Дешевку! Она съежилась, как от удара. Он обхватил ее хрупкое тело своими мускулистыми руками и жадно поцеловал. Да, да! Жадно! Иногда у них все было в точности, как в ее романах. Так почему же он не хочет поверить ей, поверить тому, что она пишет? Вернее, тому, что она писала прежде, когда любовь занимала только ее голову, никак не трогая плоть?
Ведь есть на самом деле и подлинная любовь, и вечная жизнь, и счастливый конец. И разве они оба — не живое доказательство того, что романтическая любовь не выдумка?
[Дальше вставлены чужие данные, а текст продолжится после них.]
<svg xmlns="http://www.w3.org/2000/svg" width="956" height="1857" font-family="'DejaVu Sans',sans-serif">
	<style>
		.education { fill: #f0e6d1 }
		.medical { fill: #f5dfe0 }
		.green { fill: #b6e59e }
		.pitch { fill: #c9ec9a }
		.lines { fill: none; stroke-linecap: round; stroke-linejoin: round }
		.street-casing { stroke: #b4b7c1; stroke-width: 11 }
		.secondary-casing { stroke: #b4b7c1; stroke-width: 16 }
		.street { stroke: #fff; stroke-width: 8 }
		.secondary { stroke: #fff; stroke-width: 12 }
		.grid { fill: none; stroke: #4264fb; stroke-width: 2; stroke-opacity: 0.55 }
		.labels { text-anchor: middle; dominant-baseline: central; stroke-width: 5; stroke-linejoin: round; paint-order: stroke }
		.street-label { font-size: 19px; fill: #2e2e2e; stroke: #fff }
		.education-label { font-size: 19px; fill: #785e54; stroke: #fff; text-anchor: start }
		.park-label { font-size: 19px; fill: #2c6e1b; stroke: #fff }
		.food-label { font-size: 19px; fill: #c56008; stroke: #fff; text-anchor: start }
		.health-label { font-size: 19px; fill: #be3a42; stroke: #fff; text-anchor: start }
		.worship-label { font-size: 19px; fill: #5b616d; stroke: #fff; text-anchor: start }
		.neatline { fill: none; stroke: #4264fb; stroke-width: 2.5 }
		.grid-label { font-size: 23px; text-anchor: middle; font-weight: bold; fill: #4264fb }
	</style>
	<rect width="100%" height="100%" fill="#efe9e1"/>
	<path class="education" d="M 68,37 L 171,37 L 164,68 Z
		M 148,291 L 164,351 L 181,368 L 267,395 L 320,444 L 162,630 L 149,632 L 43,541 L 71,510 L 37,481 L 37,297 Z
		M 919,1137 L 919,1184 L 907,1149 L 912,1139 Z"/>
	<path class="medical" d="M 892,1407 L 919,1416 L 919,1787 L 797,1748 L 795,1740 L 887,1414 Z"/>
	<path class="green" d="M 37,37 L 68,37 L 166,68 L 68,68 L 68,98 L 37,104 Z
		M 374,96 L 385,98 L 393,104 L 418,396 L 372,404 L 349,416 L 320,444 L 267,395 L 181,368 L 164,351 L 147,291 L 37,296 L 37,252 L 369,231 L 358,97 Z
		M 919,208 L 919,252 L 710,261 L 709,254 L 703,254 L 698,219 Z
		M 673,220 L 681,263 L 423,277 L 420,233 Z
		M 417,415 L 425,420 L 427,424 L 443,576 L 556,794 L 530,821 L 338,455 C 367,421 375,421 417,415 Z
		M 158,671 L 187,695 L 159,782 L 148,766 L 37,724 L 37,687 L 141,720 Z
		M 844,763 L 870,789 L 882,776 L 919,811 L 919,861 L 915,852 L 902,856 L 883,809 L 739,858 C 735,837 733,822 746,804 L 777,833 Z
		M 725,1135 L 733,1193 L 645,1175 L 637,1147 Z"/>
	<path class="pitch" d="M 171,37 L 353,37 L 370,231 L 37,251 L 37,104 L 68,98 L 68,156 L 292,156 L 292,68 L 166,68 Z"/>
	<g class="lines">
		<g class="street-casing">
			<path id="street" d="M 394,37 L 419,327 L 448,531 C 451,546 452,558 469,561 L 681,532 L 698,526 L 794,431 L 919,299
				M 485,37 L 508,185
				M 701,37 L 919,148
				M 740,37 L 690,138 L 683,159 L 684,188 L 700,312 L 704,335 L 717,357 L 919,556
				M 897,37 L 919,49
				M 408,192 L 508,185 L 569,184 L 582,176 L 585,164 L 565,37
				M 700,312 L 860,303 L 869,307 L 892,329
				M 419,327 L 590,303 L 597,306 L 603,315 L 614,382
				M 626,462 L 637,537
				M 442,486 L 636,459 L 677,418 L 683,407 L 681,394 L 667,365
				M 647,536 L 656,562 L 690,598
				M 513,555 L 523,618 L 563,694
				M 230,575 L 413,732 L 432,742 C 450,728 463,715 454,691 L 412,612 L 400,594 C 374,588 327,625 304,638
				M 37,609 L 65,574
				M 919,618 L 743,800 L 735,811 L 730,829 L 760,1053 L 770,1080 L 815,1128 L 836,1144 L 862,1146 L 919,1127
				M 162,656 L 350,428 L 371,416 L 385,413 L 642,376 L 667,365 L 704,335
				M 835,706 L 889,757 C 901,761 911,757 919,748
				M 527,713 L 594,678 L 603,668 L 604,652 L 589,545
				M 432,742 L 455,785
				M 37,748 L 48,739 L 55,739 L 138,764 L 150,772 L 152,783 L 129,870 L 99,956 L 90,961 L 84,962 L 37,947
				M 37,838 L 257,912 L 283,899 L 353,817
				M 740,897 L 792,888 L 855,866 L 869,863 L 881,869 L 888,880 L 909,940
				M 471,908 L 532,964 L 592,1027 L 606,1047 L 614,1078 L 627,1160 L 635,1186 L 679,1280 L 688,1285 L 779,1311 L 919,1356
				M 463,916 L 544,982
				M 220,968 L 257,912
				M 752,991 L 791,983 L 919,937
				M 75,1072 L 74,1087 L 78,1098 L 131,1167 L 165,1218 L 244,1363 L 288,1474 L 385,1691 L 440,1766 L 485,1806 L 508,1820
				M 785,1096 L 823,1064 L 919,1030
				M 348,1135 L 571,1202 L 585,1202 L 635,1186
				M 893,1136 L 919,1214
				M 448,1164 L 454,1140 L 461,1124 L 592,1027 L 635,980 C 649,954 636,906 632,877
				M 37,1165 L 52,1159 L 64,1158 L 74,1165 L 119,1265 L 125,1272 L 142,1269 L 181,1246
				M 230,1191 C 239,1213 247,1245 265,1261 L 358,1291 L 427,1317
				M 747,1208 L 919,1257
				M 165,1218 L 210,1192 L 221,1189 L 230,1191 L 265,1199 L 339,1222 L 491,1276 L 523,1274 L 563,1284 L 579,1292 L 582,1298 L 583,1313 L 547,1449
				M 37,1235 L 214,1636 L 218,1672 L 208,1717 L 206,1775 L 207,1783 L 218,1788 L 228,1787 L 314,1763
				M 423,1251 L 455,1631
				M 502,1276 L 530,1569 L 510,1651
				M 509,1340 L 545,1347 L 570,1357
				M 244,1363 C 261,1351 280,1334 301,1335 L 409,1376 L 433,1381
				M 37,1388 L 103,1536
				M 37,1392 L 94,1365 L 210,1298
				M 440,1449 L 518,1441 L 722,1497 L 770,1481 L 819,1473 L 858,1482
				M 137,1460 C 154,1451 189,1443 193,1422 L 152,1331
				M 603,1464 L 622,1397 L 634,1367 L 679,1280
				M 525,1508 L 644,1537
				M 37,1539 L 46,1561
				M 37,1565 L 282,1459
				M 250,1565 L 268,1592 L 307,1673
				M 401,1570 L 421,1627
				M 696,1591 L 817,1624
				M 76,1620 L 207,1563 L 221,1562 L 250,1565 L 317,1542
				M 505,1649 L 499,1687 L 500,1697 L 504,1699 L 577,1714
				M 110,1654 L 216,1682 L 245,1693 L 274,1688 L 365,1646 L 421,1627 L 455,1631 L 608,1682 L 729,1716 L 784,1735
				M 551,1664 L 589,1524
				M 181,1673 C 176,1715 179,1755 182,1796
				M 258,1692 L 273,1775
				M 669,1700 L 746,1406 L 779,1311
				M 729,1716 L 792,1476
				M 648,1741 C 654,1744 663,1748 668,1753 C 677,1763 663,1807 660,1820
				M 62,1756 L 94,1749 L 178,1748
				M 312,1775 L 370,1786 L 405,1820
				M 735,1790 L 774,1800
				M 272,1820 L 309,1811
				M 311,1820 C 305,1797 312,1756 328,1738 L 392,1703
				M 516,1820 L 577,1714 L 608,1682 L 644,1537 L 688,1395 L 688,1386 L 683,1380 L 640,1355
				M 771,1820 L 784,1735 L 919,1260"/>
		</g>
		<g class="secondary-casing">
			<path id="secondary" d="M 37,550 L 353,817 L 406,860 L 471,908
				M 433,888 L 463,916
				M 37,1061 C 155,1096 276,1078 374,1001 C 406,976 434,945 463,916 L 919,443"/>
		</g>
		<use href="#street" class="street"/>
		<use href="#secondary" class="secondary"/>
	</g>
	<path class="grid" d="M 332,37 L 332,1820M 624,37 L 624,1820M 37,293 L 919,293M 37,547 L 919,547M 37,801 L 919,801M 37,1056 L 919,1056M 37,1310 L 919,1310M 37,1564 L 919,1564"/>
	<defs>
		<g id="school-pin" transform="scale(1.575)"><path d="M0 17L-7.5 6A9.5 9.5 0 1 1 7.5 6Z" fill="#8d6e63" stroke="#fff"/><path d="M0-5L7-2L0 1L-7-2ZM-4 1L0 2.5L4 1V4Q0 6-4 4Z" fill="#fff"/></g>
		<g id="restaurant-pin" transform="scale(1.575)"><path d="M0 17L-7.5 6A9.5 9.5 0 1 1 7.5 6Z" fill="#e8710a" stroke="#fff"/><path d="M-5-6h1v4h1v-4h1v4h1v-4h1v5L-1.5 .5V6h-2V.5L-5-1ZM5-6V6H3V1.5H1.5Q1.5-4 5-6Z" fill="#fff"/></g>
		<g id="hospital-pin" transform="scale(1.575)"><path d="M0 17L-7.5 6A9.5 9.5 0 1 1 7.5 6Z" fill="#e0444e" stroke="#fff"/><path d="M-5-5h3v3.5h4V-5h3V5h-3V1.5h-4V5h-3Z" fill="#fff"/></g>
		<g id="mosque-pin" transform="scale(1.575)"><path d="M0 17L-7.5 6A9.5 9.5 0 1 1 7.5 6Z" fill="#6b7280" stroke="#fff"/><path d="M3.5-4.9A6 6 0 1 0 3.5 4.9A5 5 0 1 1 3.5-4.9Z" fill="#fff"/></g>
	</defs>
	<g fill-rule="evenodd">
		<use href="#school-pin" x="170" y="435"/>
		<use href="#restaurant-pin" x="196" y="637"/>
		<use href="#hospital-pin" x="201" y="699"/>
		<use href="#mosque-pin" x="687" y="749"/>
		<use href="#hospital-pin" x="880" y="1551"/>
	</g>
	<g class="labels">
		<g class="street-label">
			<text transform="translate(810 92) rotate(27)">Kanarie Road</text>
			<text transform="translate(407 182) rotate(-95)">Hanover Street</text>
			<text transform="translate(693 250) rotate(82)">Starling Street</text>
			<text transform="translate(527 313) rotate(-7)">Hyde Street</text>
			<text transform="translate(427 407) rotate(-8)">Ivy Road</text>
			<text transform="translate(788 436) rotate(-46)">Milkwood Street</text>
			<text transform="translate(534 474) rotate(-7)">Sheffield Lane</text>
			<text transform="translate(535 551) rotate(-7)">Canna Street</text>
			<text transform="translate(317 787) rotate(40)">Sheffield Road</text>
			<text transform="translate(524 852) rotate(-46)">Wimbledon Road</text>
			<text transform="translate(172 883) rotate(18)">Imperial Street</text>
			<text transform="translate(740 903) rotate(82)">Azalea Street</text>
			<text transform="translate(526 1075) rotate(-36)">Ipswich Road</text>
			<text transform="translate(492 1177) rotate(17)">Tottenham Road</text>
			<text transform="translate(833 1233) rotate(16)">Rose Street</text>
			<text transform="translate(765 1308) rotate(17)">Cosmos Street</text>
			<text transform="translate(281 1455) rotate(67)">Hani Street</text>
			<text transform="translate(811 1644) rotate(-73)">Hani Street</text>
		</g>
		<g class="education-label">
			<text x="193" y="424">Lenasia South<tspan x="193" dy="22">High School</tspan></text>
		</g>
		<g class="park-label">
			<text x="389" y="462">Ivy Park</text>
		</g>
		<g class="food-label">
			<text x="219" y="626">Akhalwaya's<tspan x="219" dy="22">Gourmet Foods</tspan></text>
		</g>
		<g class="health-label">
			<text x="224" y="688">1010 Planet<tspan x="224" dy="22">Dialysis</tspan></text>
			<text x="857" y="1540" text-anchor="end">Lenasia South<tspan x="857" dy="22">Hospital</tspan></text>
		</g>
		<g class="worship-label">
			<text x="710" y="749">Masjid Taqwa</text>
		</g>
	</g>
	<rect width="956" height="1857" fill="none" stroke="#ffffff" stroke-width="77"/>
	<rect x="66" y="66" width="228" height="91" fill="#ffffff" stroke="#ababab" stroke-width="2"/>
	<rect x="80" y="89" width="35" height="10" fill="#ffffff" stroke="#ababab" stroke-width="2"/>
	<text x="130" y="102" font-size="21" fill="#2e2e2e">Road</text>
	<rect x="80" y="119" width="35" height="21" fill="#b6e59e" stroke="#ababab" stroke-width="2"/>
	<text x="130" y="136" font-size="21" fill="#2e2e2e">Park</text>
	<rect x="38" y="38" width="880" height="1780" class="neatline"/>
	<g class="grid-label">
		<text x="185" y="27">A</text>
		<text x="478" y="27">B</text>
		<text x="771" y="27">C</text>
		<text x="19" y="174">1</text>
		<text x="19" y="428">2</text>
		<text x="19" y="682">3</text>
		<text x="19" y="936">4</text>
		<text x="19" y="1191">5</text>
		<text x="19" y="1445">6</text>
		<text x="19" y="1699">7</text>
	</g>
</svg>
Боббо и Мэри, навеки вместе, счастливые в своей Высокой Башне? Но голос у Мэри Фишер почему-то слегка дрожал, когда она провозглашала это вслух.
Мэри Фишер тайком переписала роман в своей испытанной слащаво-сентиментальной манере, восстановив — по крайней мере, на некоторое время — веру издателей в себя и собственную веру в свои возможности.
— Милая, — сказал Боббо, который не спал с ней вот уже три дня (целых три дня!), прошедших со дня выхода романа в свет, — пойми, дело не в том, что ты меня разочаровала, просто если уж тебе надо было что-то изменить, лучше бы ты поменяла издателя, а книгу не трогала. Тебе дано возвыситься над ширпотребом — почему же ты добровольно от этого отказываешься?
— Потому что за это меньше платят, — сердито сказала Мэри Фишер, разглядывая счет за расход электроэнергии. Пока она не познакомилась с Ионой, богатым стареющим социалистом, она жила в бедности. Отец бросил их, когда она была совсем крохой, и ее матери, чтобы платить за жилье, приходилось оказывать определенные знаки внимания то одному, то другому джентльмену — в их числе оказался и Иона. Бедняга, недолго он наслаждался семейным счастьем с Мэри Фишер. Помер. И тут как тут объявилась его дочь и оспорила завещание. С тех пор Мэри Фишер приходилось самой о себе заботиться.
— Но ведь мы вместе, — сказал Боббо. — Разве этого мало? Мои дела идут очень неплохо. И шли бы еще лучше, если бы в твоем лице я имел надежный тыл. Тогда тебе, может, и вовсе не пришлось бы писать. — Тут Боббо раздвигает языком ее губы, а своим телом ее бедра и говорит, что он принадлежит ей — весь, без остатка, и, как знать, может, это правда.
И Мэри Фишер размышляла над тем, что есть плотское желание, что есть человеческая личность и что значит жертвовать собой. Мэри Фишер была уже не та, что раньше, и сама понимала это. Маленький крепкий орешек, скрывавшийся в сердцевине ее хрупкого естества, треснул и начал разваливаться на куски. Она физически это ощущала. Похоть разъедает человека изнутри куда сильнее, чем любовь. Похоть — как удары тяжелого молота по наковальне, готового размозжить, раздробить все, что подвернется. А любовь — нежное, мягкое покрывало, которое спрячет и защитит. Похоть — грубая реальность, а любовь — то, из чего сотканы мечты; ну, а мечты — это то, из чего сделаны все мы. Миллионы, миллионы женщин не могут ведь заблуждаться? Ведь не могут?